YOUR INSTRUCTIONS
Omit the images. Reproduce each line of the records exactly as it appears.

Transcribed page contents
* * * * *

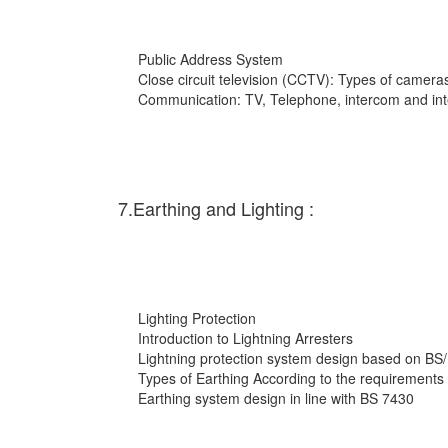
Public Address System
Close circuit television (CCTV): Types of cameras
Communication: TV, Telephone, intercom and int
7.Earthing and Lighting :
Lighting Protection
Introduction to Lightning Arresters
Lightning protection system design based on BS
Types of Earthing According to the requirements
Earthing system design in line with BS 7430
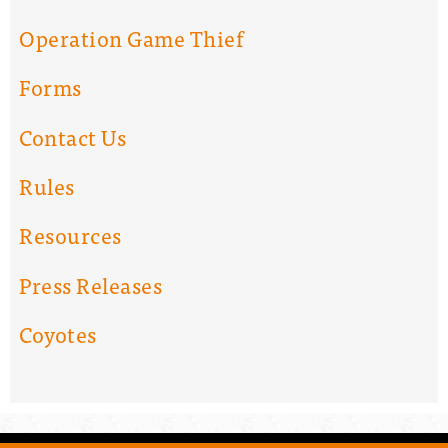
Operation Game Thief
Forms
Contact Us
Rules
Resources
Press Releases
Coyotes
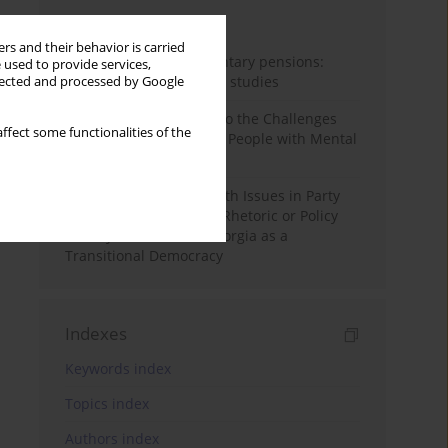
Month
Year
rs and their behavior is carried
Auto-enrolment in voluntary pensions:
 used to provide services,
Comparative OECD case studies
llected and processed by Google
Bibliometric Insights into the Challenges
ffect some functionalities of the
and Needs of Homeless People with Mental
Disorders
The Politicisation of Youth Issues in Party
Programmes: Symbolic Rhetoric or Policy
Priority? The Case of Georgia as a
Transitional Democracy
Indexes
Keywords index
Topics index
Authors index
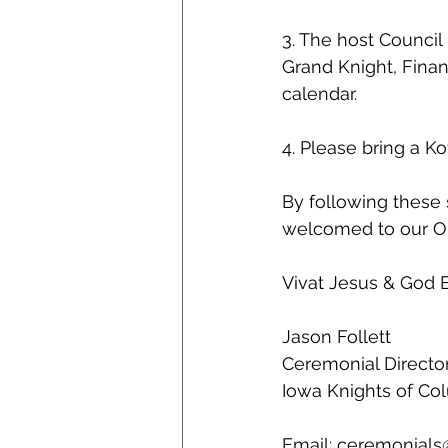
3. The host Council
Grand Knight, Finan
calendar.
4. Please bring a K
By following these 
welcomed to our Or
Vivat Jesus & God B
Jason Follett
Ceremonial Directo
Iowa Knights of C
Email: ceremonials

* * * * *

ANSWER FOR THIS EXERCISE
Public Address System
Close circuit television (CCTV): Types of cameras
Communication: TV, Telephone, intercom and int
7.Earthing and Lighting :
Lighting Protection
Introduction to Lightning Arresters
Lightning protection system design based on BS
Types of Earthing According to the requirements
Earthing system design in line with BS 7430
Operation Game Thief
Forms
Contact Us
Rules
Resources
Press Releases
Coyotes
Month
Year
rs and their behavior is carried
Auto-enrolment in voluntary pensions:
 used to provide services,
Comparative OECD case studies
llected and processed by Google
Bibliometric Insights into the Challenges
ffect some functionalities of the
and Needs of Homeless People with Mental
Disorders
The Politicisation of Youth Issues in Party
Programmes: Symbolic Rhetoric or Policy
Priority? The Case of Georgia as a
Transitional Democracy
Indexes
Keywords index
Topics index
Authors index
3. The host Council
Grand Knight, Finan
calendar.
4. Please bring a K
By following these 
welcomed to our Or
Vivat Jesus & God B
Jason Follett
Ceremonial Directo
Iowa Knights of C
Email: ceremonials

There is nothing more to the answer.